■ Énoncé du problème ■
Recopiez fidèlement, dans l'arrêt de la Cour de cassation reproduit ci-dessous, le passage qui s'ouvre sur les mots contenant « Sur la fin de » et se termine par « des actions judiciaires. ».

■ Extrait du document ■

☆ ☆ ☆

Belgique | Belgique, Cour de cassation, 24 octobre 2018, P.18.0270.F


N° P.18.0270.F
COMMUNE D'EVERE, représentée par son collège des bourgmestre et échevins, dont les bureaux sont établis à Evere, square Hoedemaekers, 10,
partie civile,
demanderesse en cassation,
ayant pour conseils Maîtres David Ribant et Marc Uyttendaele, avocats au barreau de Bruxelles,

contre

C.L., T., inculpé,
défendeur en cassation,
ayant pour conseil Maître Mathieu Velghe, avocat au barreau de Bruxelles.




I. LA PROCÉDURE DEVANT LA COUR


Le pourvoi est dirigé contre un arrêt rendu le 21 février 2018 par la

cour d'appel de Bruxelles, chambre des mises en accusation.
La demanderesse invoque deux moyens dans un mémoi...

N° P.18.0270.F
COMMUNE D'EVERE, représentée par son collège des bourgmestre et échevins, dont les bureaux sont établis à Evere, square Hoedemaekers, 10,
partie civile,
demanderesse en cassation,
ayant pour conseils Maîtres David Ribant et Marc Uyttendaele, avocats au barreau de Bruxelles,

contre

C.L., T., inculpé,
défendeur en cassation,
ayant pour conseil Maître Mathieu Velghe, avocat au barreau de Bruxelles.

I. LA PROCÉDURE DEVANT LA COUR

Le pourvoi est dirigé contre un arrêt rendu le 21 février 2018 par la cour d'appel de Bruxelles, chambre des mises en accusation.
La demanderesse invoque deux moyens dans un mémoire annexé au présent arrêt, en copie certifiée conforme.
Le conseiller Tamara Konsek a fait rapport.
L'avocat général Michel Nolet de Brauwere a conclu.

II. LA DÉCISION DE LA COUR

Sur la fin de non-recevoir opposée au pourvoi par le défendeur et déduite de la méconnaissance des articles 703 du Code judiciaire, 416 et 427 du Code d'instruction criminelle et 123, 8°, et 270 de l'arrêté royal du 24 juin 1988 portant codification de la loi communale sous l'intitulé « Nouvelle loi communale » :

L'article 123, 8°, de la nouvelle loi communale dispose que le collège des bourgmestre et échevins est chargé des actions judiciaires.

Conformément à l'article 270, alinéa 1er, de la loi précitée, le collège des bourgmestre et échevins répond en justice à toute action intentée à la commune, il intente les actions en référé et les actions possessoires et il fait tous actes conservatoires ou interruptifs de la prescription et des déchéances.

☆ ☆ ☆

■ Données fournies ■
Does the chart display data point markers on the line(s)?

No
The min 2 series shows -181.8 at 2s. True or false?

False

☆ ☆ ☆

■ Réponse attendue ■
Sur la fin de non-recevoir opposée au pourvoi par le défendeur et déduite de la méconnaissance des articles 703 du Code judiciaire, 416 et 427 du Code d'instruction criminelle et 123, 8°, et 270 de l'arrêté royal du 24 juin 1988 portant codification de la loi communale sous l'intitulé « Nouvelle loi communale » :

L'article 123, 8°, de la nouvelle loi communale dispose que le collège des bourgmestre et échevins est chargé des actions judiciaires.